Artist Troy Simmons has immersed himself in exploring the evolution of urbanism and nature’s persistence to coexist. His massive, large-scale concrete canvases are a mix of aluminum, acrylic paints and raw concrete. Simmons work has been compared to the “Arte Povera genre” where the inclusion of simple, re-purposed material takes an integral part in the creation of the art. His pieces create a playful mix of hard and soft, revealing the hidden common ground between different entities and exposing the ideological perceptions of binary relationships.
“I tell my life story through concrete, color fields and organic abstract forms. They help express my thoughts and beliefs, serving as a narrator for my day to day experiences. Through my current work, I explore social behavior, depression, relationships, aging and prosperity.”

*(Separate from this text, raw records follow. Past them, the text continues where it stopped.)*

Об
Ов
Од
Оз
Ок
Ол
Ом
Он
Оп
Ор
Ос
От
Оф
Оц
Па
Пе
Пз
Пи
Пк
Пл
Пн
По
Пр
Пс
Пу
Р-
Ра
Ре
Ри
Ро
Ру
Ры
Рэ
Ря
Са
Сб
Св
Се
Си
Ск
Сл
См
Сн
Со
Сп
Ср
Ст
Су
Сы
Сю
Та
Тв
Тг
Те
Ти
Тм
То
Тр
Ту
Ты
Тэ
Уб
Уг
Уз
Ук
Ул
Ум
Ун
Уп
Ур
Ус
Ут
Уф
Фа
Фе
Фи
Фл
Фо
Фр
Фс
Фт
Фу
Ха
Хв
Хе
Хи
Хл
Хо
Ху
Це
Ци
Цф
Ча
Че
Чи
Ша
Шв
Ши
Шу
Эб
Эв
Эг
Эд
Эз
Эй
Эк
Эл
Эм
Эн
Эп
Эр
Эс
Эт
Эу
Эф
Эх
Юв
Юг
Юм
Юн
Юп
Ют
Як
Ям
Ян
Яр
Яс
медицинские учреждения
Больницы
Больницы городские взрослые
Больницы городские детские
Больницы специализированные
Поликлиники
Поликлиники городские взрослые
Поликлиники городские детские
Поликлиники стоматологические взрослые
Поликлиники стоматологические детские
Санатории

His piece “Muscari” is inspired by and named after a perennial flowering plant of the same name, also known as grape hyacinth, that produces clusters of bright blue blooms around a spike-like stalk. The seeping of bright blue acrylic through the foundational concrete of “CBU1” (an acronym for “color blue”) is a conceptual depiction of sea levels rising, intentionally employing the tones of the ocean. Here, Simmons is making a commentary on humans and nature interacting with each other, foreshadowing an outcome of abandonment with water taking over the structures of mankind. “Both are about nature taking over after man, as a result of global warming and neglect of environmental issues...its like you’re in an apocalyptic world where man is no longer there and the plant world takes over.”